Russell’s blend of cohesion and satire was perfect throughout the issue. Often times, this reviewer feels Russell sacrifices one for the other to drive home a specific point. Not this week! This issue was truly a perfect combination of narrative plot connection and thought-provoking discussion. Russell helped bring to light some issues that are in our society today and helped readers see the flaws associated with them. It really only came at the expense of seeing the actual Wonder Twins. Racism and Discrimination are ideas that are not born. They are taught. And Russell has truly amped up that point throughout the issue.
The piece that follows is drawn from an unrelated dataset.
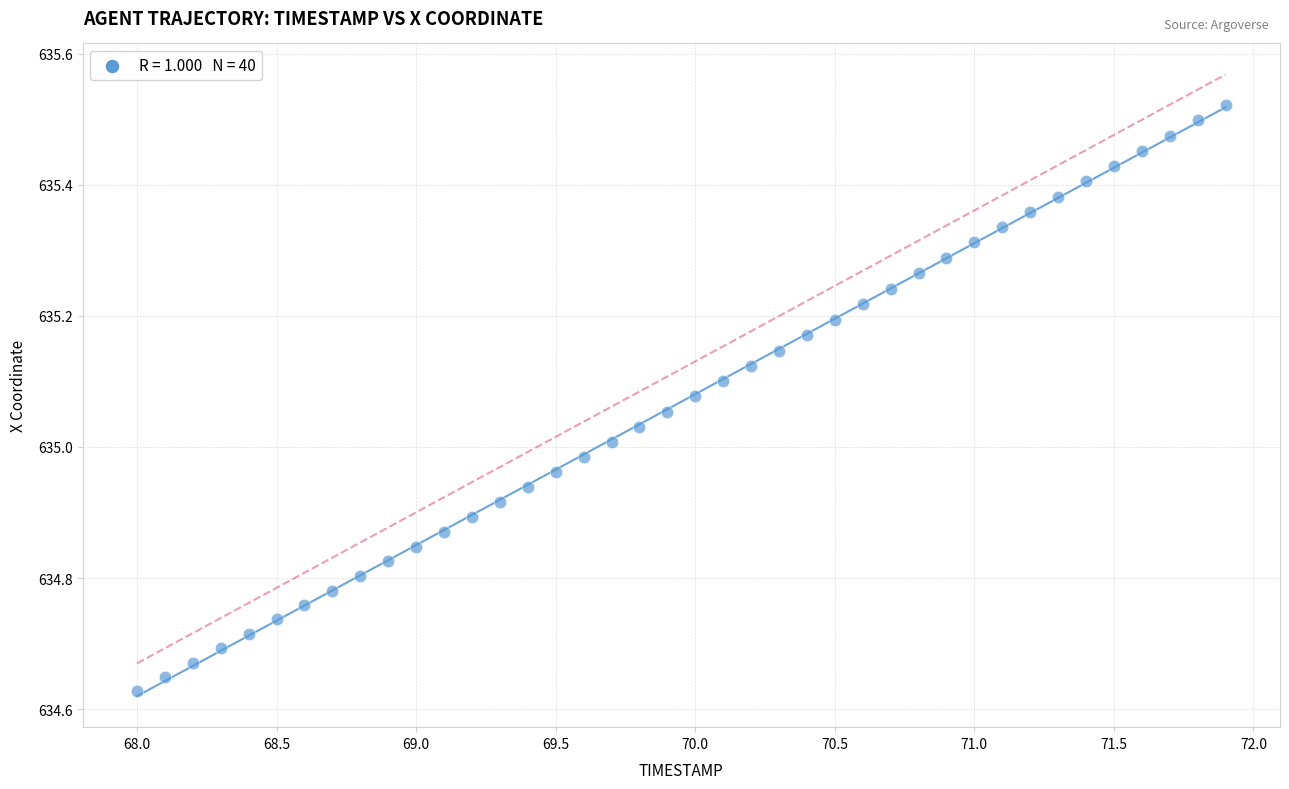

What is the range of Y values (max minus min)?

0.9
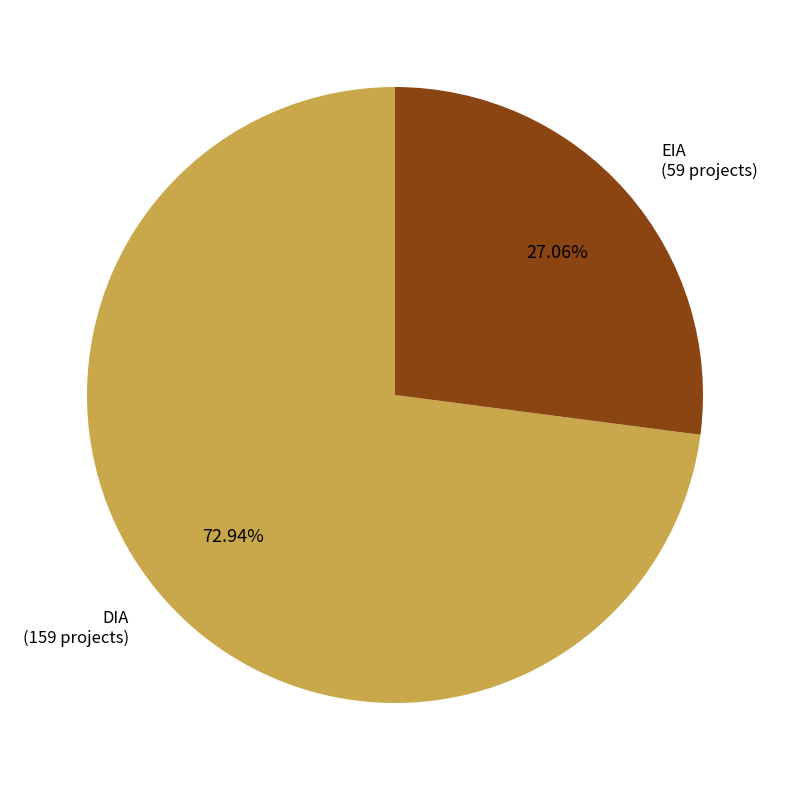

Rank the categories by value from lowest to highest.

EIA, DIA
It was Abraham Lincoln who said, “... if you want to test a man’s character, give him power.” My friends; this is such a true statement that Russell appears to drive home from start to finish of the issue. 


If you’re interested in some deep discussion, pick this issue up. If you’ve been on board with WONDER TWINS to this point, then pick this issue up. And if you’re a Mark Russell fan, this is right in your wheelhouse. I think you’ll enjoy the issue. However, for a book about the Wonder Twins, they take a back seat throughout the issue. So, don’t pick it up if your searching for character development because the characters do feel interchangeable with any others and the story could still function the very same way with the same message. 

Bits and Pieces:

I left the issue truly pondering some of our societies biggest hardships and self-reflecting on my own actions, perceptions, and demeanor towards these issues. Are there any immediate answers to these topics? I don’t know. Did Russell give fans the answers? No. However, he’s attempting to float these issues to the top to draw attention to them using his platform to do so. Thank you, Mr. Russell, for the reminder.